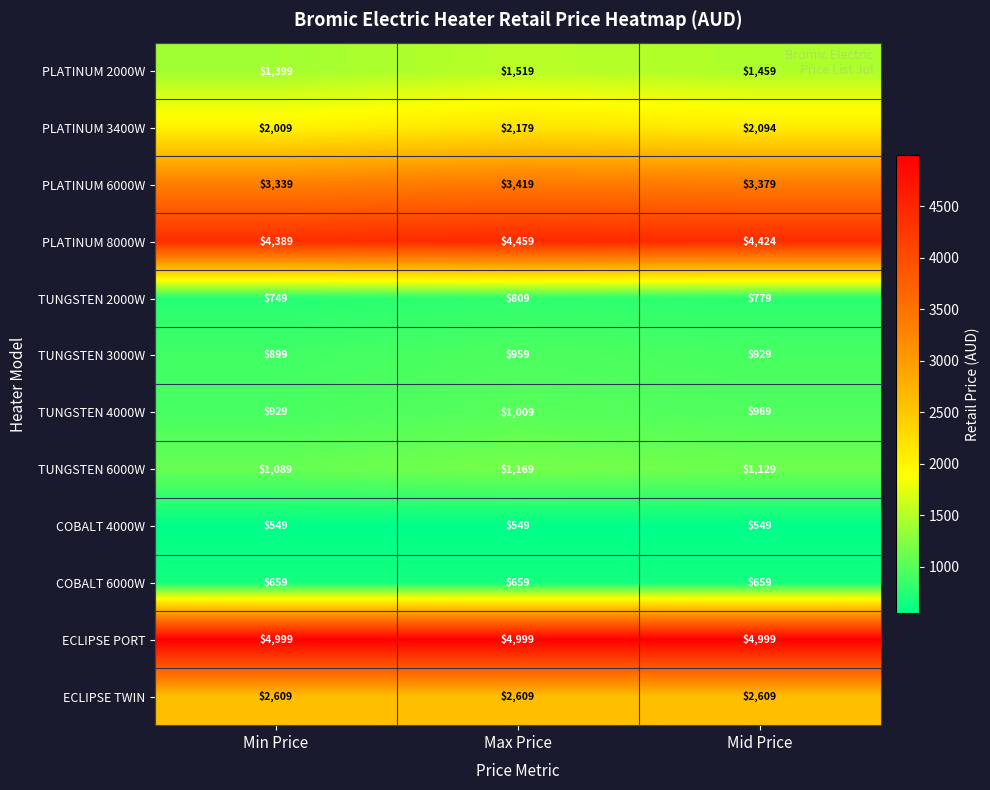

At how many categories does at least one series exceed 3435?

3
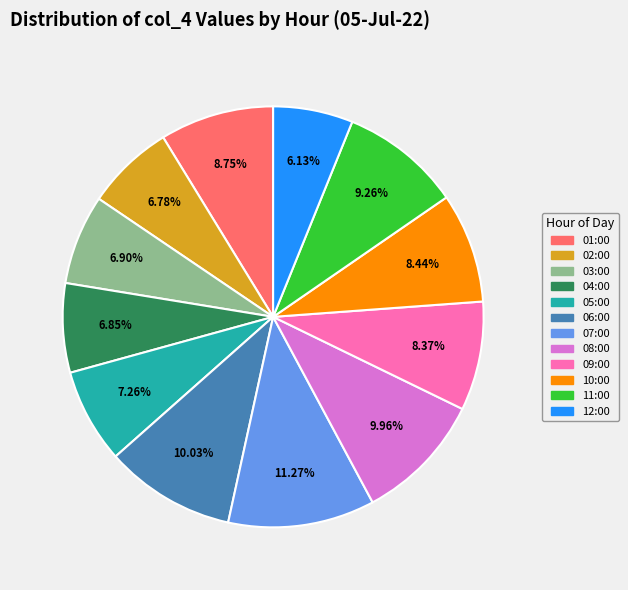

To the nearest percent, what is the combined percentage of 10:00 and 02:00?

15%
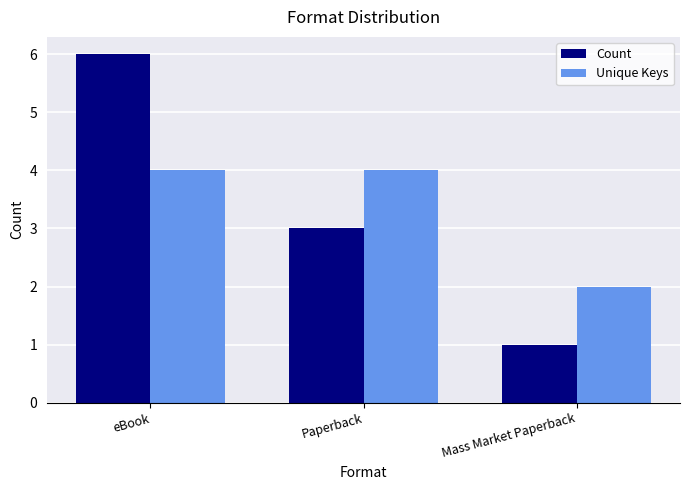

Which label corresponds to the smallest value in the chart?

Mass Market Paperback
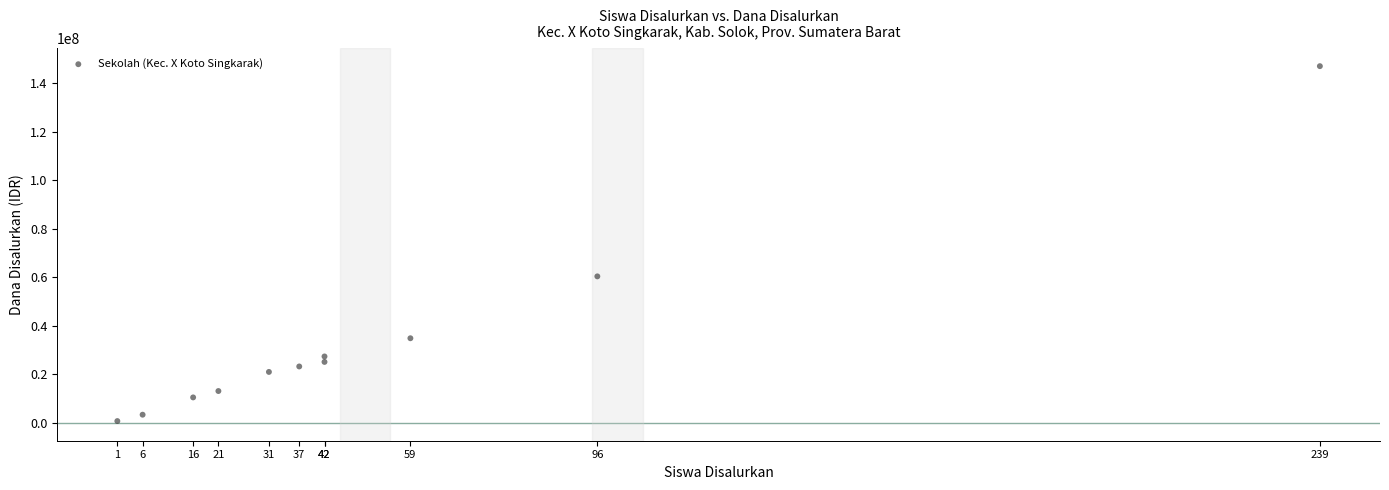

What Y value in the scatter plot is closest to 73875000?

60375000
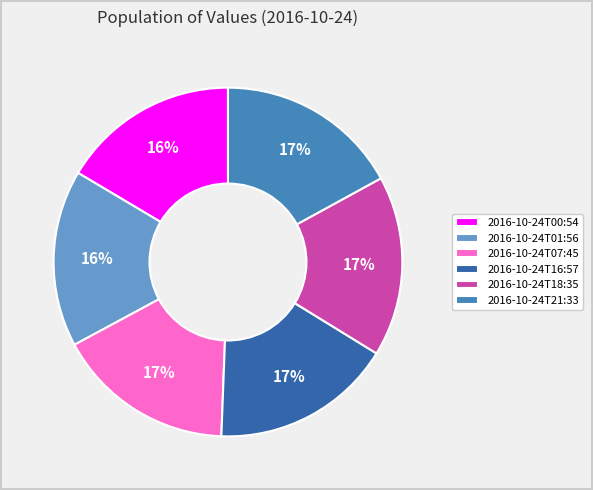

The 2016-10-24T18:35 slice represents 17% of the pie. True or false?

True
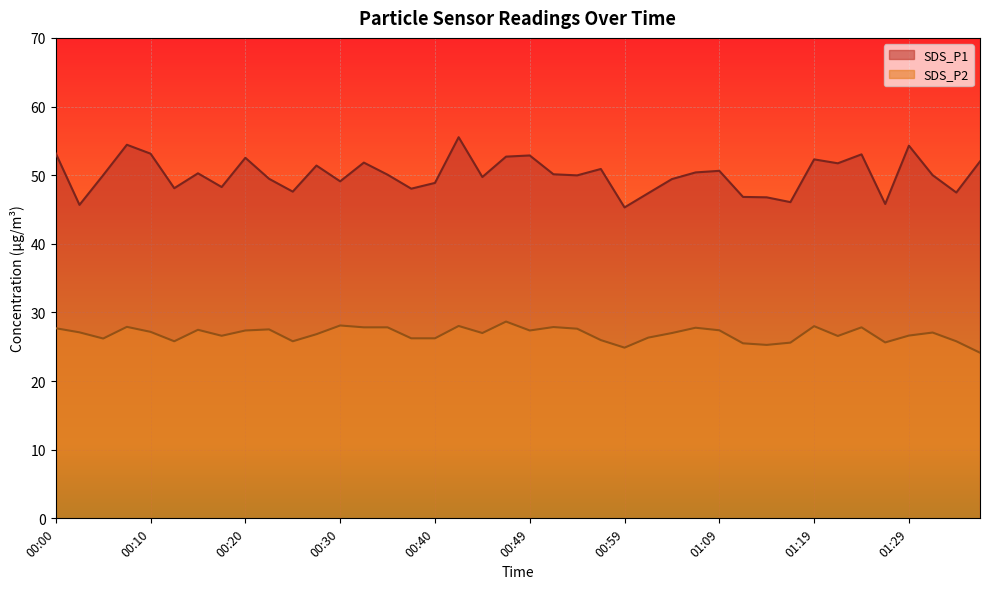

What are all the series names shown in the legend?

SDS_P1, SDS_P2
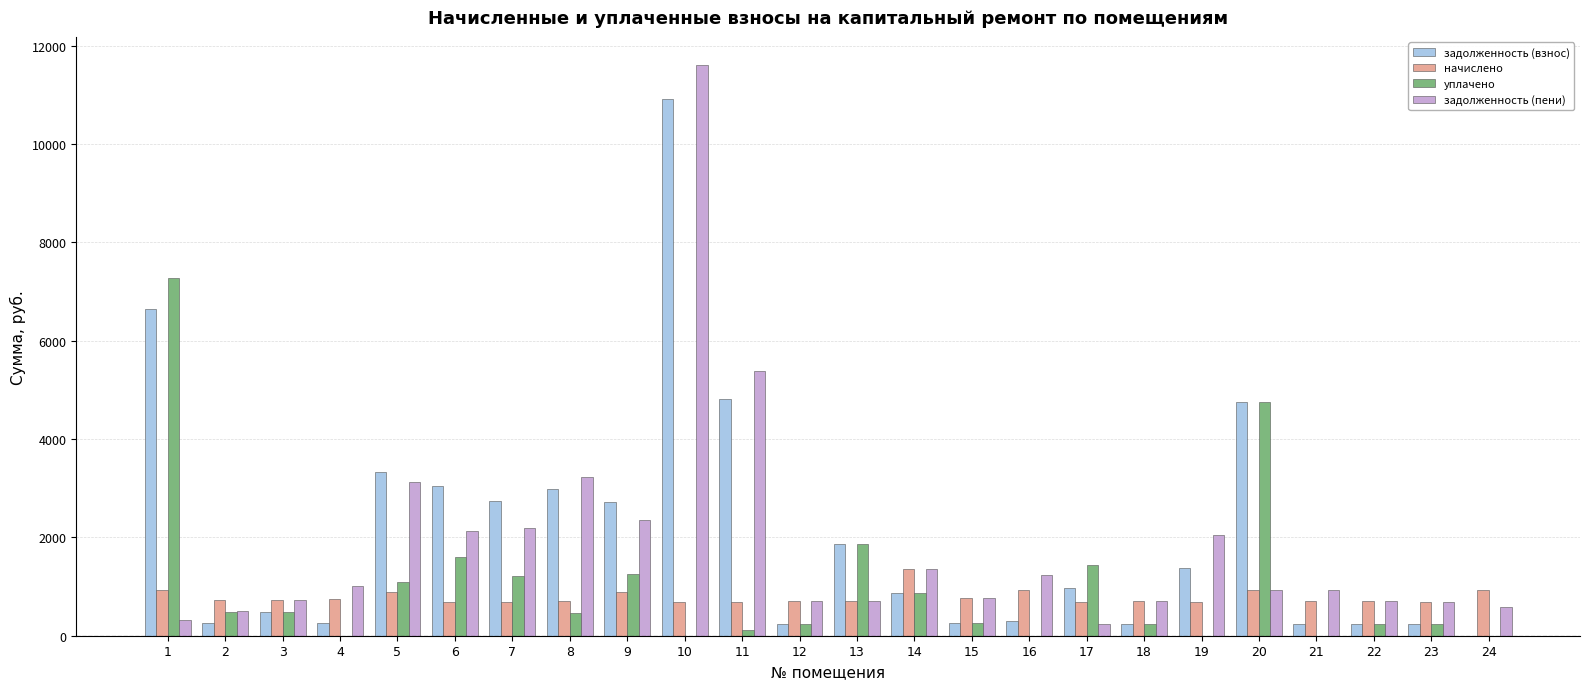

Does the chart contain stacked bars?

No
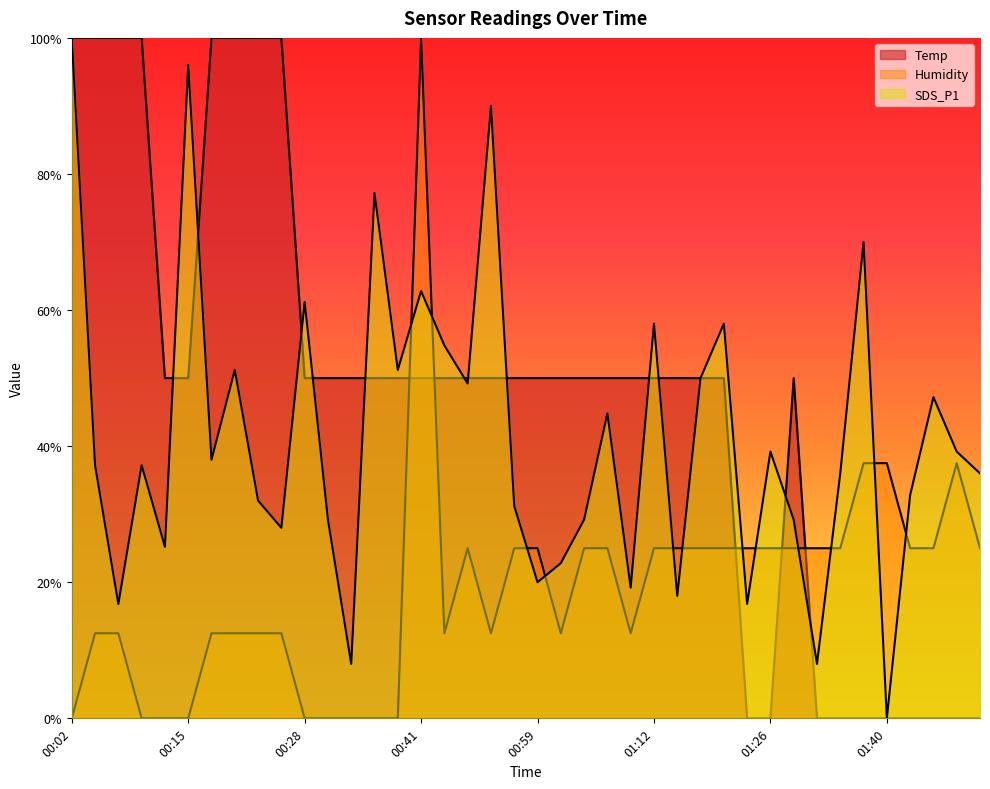

At which category is the sum across all series the highest?

00:41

▸ Job
Reproduce every item above word for word, leaving out the pictures.

▸ Exercise result
At how many categories does at least one series exceed 3435?

3

To the nearest percent, what is the combined percentage of 10:00 and 02:00?

15%

Which label corresponds to the smallest value in the chart?

Mass Market Paperback

What Y value in the scatter plot is closest to 73875000?

60375000

The 2016-10-24T18:35 slice represents 17% of the pie. True or false?

True

What are all the series names shown in the legend?

SDS_P1, SDS_P2

Does the chart contain stacked bars?

No

At which category is the sum across all series the highest?

00:41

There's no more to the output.